## What is needed
Please reproduce the text of the entries below, from the start of the entries through the line containing "SBN® é marca", with both ends included. Leave the pictures out of your answer.

## Available data
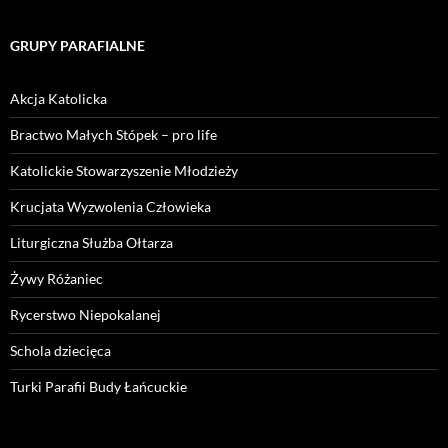
GRUPY PARAFIALNE
Akcja Katolicka
Bractwo Małych Stópek – pro life
Katolickie Stowarzyszenie Młodzieży
Krucjata Wyzwolenia Człowieka
Liturgiczna Służba Ołtarza
Żywy Różaniec
Rycerstwo Niepokalanej
Schola dziecięca
Turki Parafii Budy Łańcuckie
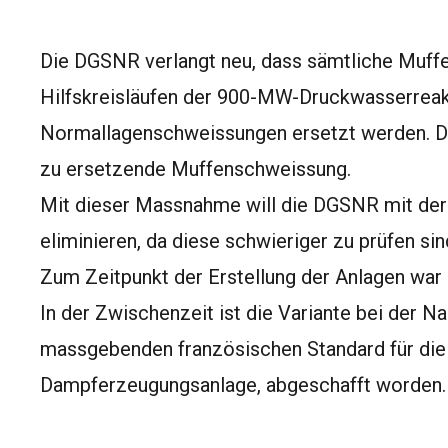
Die DGSNR verlangt neu, dass sämtliche Muff
Hilfskreisläufen der 900-MW-Druckwasserreak
Normallagenschweissungen ersetzt werden. Die
zu ersetzende Muffenschweissung.
Mit dieser Massnahme will die DGSNR mit der
eliminieren, da diese schwieriger zu prüfen s
Zum Zeitpunkt der Erstellung der Anlagen war
In der Zwischenzeit ist die Variante bei der
massgebenden französischen Standard für die 
Dampferzeugungsanlage, abgeschafft worden.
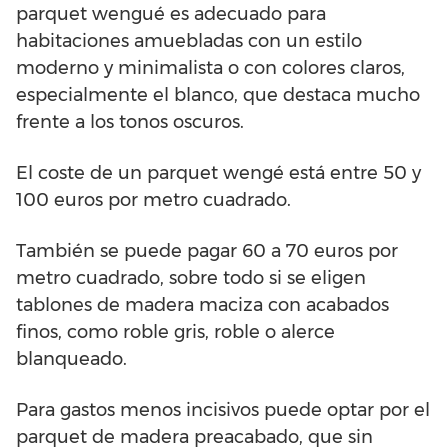
parquet wengué es adecuado para
habitaciones amuebladas con un estilo
moderno y minimalista o con colores claros,
especialmente el blanco, que destaca mucho
frente a los tonos oscuros.
El coste de un parquet wengé está entre 50 y
100 euros por metro cuadrado.
También se puede pagar 60 a 70 euros por
metro cuadrado, sobre todo si se eligen
tablones de madera maciza con acabados
finos, como roble gris, roble o alerce
blanqueado.
Para gastos menos incisivos puede optar por el
parquet de madera preacabado, que sin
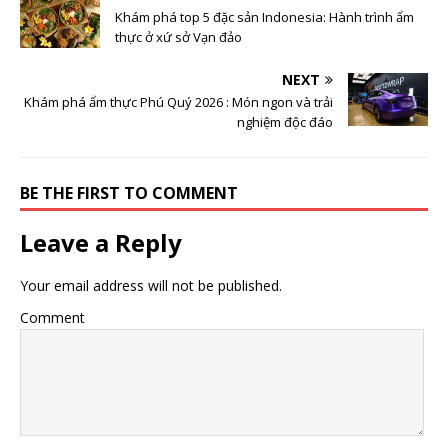
Khám phá top 5 đặc sản Indonesia: Hành trình ẩm
thực ở xứ sở Vạn đảo
NEXT
Khám phá ẩm thực Phú Quý 2026 : Món ngon và trải
nghiệm độc đáo
BE THE FIRST TO COMMENT
Leave a Reply
Your email address will not be published.
Comment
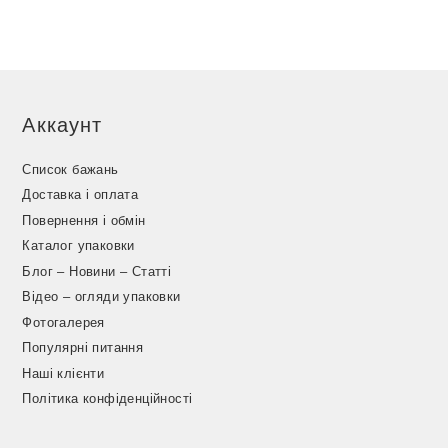
Аккаунт
Список бажань
Доставка і оплата
Повернення і обмін
Каталог упаковки
Блог – Новини – Статті
Відео – огляди упаковки
Фотогалерея
Популярні питання
Наші клієнти
Політика конфіденційності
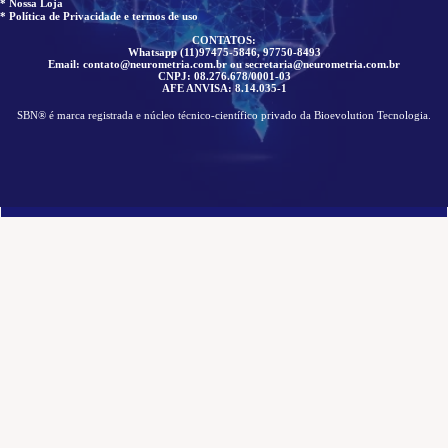
* Nossa Loja
* Política de Privacidade e termos de uso
CONTATOS:
Whatsapp (11)97475-5846, 97750-8493
Email: contato@neurometria.com.br ou secretaria@neurometria.com.br
CNPJ: 08.276.678/0001-03
AFE ANVISA: 8.14.035-1
SBN® é marca registrada e núcleo técnico-científico privado da Bioevolution Tecnologia.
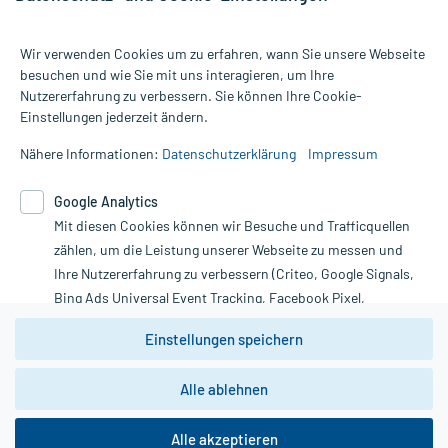
Wir verwenden Cookies um zu erfahren, wann Sie unsere Webseite
besuchen und wie Sie mit uns interagieren, um Ihre
Nutzererfahrung zu verbessern. Sie können Ihre Cookie-
Alle Preise gelten inkl. MwSt., ggf. zzgl. Versandkosten
Einstellungen jederzeit ändern.
Informationen auf dieser Website werden ausschließlich für
informative Zwecke zur Verfügung gestellt. Sie ersetzen keinesfalls
Nähere Informationen:
Datenschutzerklärung
Impressum
die Untersuchung und Behandlung durch einen Arzt. Bitte
beachten Sie, dass hierdurch weder Diagnosen gestellt noch
Google Analytics
Therapien eingeleitet werden können. | Diese Webseite benutzt
Mit diesen Cookies können wir Besuche und Trafficquellen
Google Analytics. Lesen Sie bitte dazu die wichtigen Hinweise in
unserer Datenschutzerklärung. Für den Widerruf einer Bestellung
zählen, um die Leistung unserer Webseite zu messen und
nutzen Sie das Formular:
Ihre Nutzererfahrung zu verbessern (Criteo, Google Signals,
Bing Ads Universal Event Tracking, Facebook Pixel,
Vertrag widerrufen
Youtube-Social Plugin).
Einstellungen speichern
Wir weisen darauf hin, dass die
Datenschutzbestimmungen von
Google Analytics
nicht
Alle ablehnen
*Hinweise zu unseren Aktionen und Bewertungen
zwingend den Europäischen Anforderungen gem. EU-
DSGVO genügen und ein Datentransfer in Drittstaaten bzw.
die USA nicht ausgeschlossen werden kann. Wie die
Alle akzeptieren
Daten dort verarbeitet werden, kann nicht geprüft und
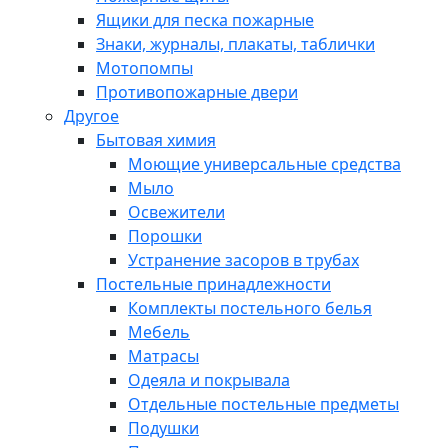
Ящики для песка пожарные
Знаки, журналы, плакаты, таблички
Мотопомпы
Противопожарные двери
Другое
Бытовая химия
Моющие универсальные средства
Мыло
Освежители
Порошки
Устранение засоров в трубах
Постельные принадлежности
Комплекты постельного белья
Мебель
Матрасы
Одеяла и покрывала
Отдельные постельные предметы
Подушки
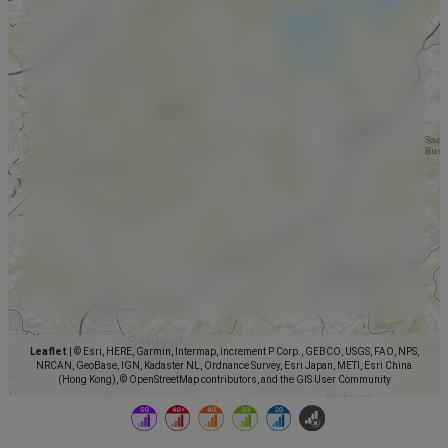
Leaflet
|
© Esri, HERE, Garmin, Intermap, increment P Corp., GEBCO, USGS, FAO, NPS,
NRCAN, GeoBase, IGN, Kadaster NL, Ordnance Survey, Esri Japan, METI, Esri China
(Hong Kong), © OpenStreetMap contributors, and the GIS User Community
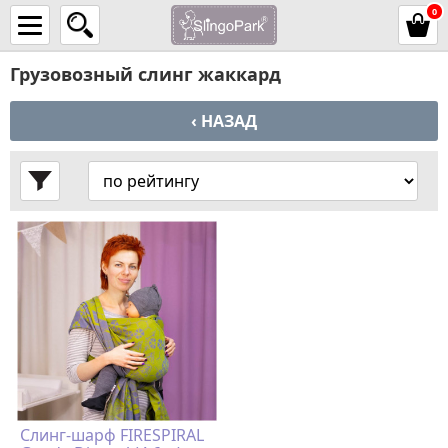
0
Грузовозный слинг жаккард
‹ НАЗАД
Слинг-шарф FIRESPIRAL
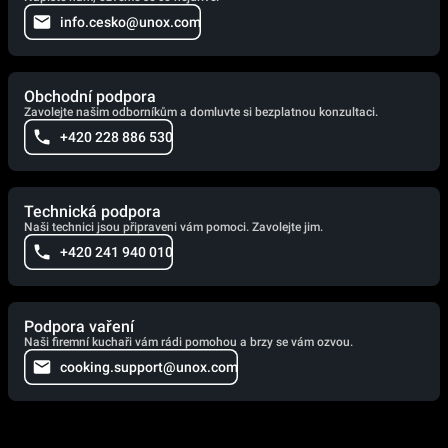
info.cesko@unox.com
Obchodní podpora
Zavolejte našim odborníkům a domluvte si bezplatnou konzultaci.
+420 228 886 530
Technická podpora
Naši technici jsou připraveni vám pomoci. Zavolejte jim.
+420 241 940 010
Podpora vaření
Naši firemní kuchaři vám rádi pomohou a brzy se vám ozvou.
cooking.support@unox.com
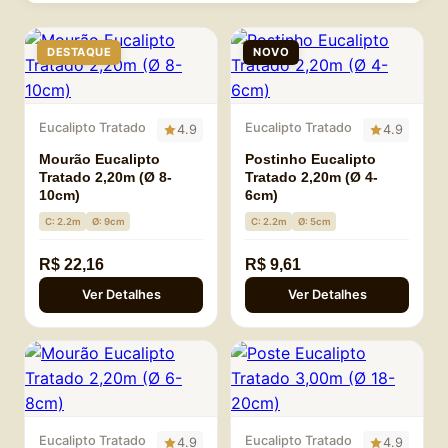
DESTAQUE
NOVO
Eucalipto Tratado
Eucalipto Tratado
4.9
4.9
Mourão Eucalipto
Postinho Eucalipto
Tratado 2,20m (Ø 8-
Tratado 2,20m (Ø 4-
10cm)
6cm)
C: 2.2m
Ø: 9cm
C: 2.2m
Ø: 5cm
R$ 22,16
R$ 9,61
Ver Detalhes
Ver Detalhes
Eucalipto Tratado
Eucalipto Tratado
4.9
4.9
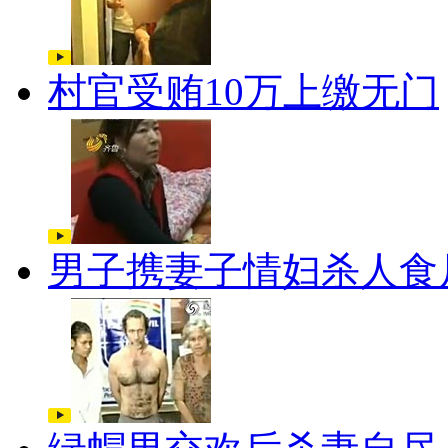
村官受贿10万上缴无门
男子携妻子情妇杀人食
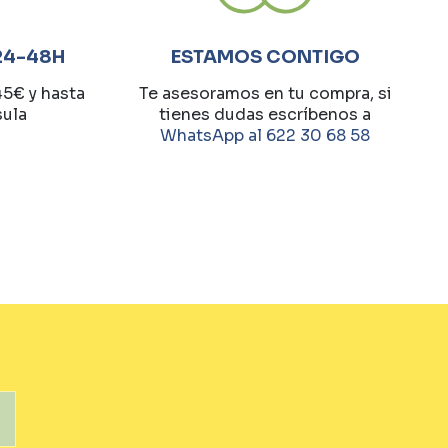
24-48H
ESTAMOS CONTIGO
45€ y hasta
Te asesoramos en tu compra, si
sula
tienes dudas escríbenos a
WhatsApp al 622 30 68 58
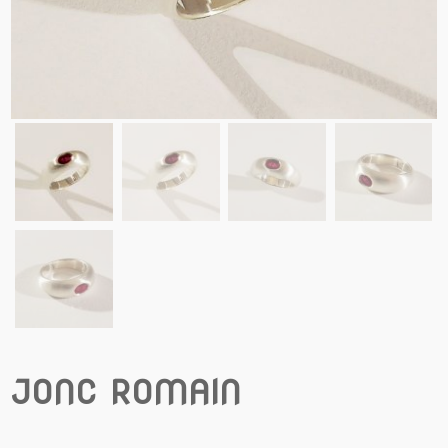
JONC ROMAIN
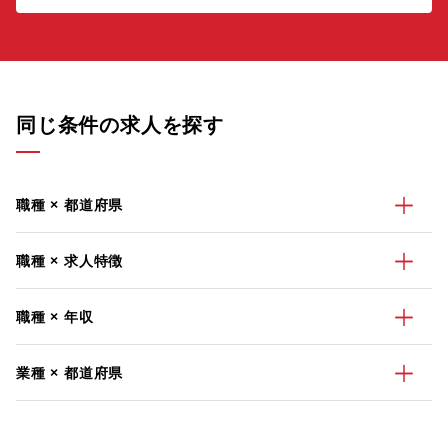
同じ条件の求人を探す
職種 × 都道府県
職種 × 求人特徴
職種 × 年収
業種 × 都道府県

## Output for this task
GRUPY PARAFIALNE
Akcja Katolicka
Bractwo Małych Stópek – pro life
Katolickie Stowarzyszenie Młodzieży
Krucjata Wyzwolenia Człowieka
Liturgiczna Służba Ołtarza
Żywy Różaniec
Rycerstwo Niepokalanej
Schola dziecięca
Turki Parafii Budy Łańcuckie
Die DGSNR verlangt neu, dass sämtliche Muff
Hilfskreisläufen der 900-MW-Druckwasserreak
Normallagenschweissungen ersetzt werden. Die
zu ersetzende Muffenschweissung.
Mit dieser Massnahme will die DGSNR mit der
eliminieren, da diese schwieriger zu prüfen s
Zum Zeitpunkt der Erstellung der Anlagen war
In der Zwischenzeit ist die Variante bei der
massgebenden französischen Standard für die 
Dampferzeugungsanlage, abgeschafft worden.
parquet wengué es adecuado para
habitaciones amuebladas con un estilo
moderno y minimalista o con colores claros,
especialmente el blanco, que destaca mucho
frente a los tonos oscuros.
El coste de un parquet wengé está entre 50 y
100 euros por metro cuadrado.
También se puede pagar 60 a 70 euros por
metro cuadrado, sobre todo si se eligen
tablones de madera maciza con acabados
finos, como roble gris, roble o alerce
blanqueado.
Para gastos menos incisivos puede optar por el
parquet de madera preacabado, que sin
Khám phá top 5 đặc sản Indonesia: Hành trình ẩm
thực ở xứ sở Vạn đảo
NEXT
Khám phá ẩm thực Phú Quý 2026 : Món ngon và trải
nghiệm độc đáo
BE THE FIRST TO COMMENT
Leave a Reply
Your email address will not be published.
Comment
Аккаунт
Список бажань
Доставка і оплата
Повернення і обмін
Каталог упаковки
Блог – Новини – Статті
Відео – огляди упаковки
Фотогалерея
Популярні питання
Наші клієнти
Політика конфіденційності
* Nossa Loja
* Política de Privacidade e termos de uso
CONTATOS:
Whatsapp (11)97475-5846, 97750-8493
Email: contato@neurometria.com.br ou secretaria@neurometria.com.br
CNPJ: 08.276.678/0001-03
AFE ANVISA: 8.14.035-1
SBN® é marca registrada e núcleo técnico-científico privado da Bioevolution Tecnologia.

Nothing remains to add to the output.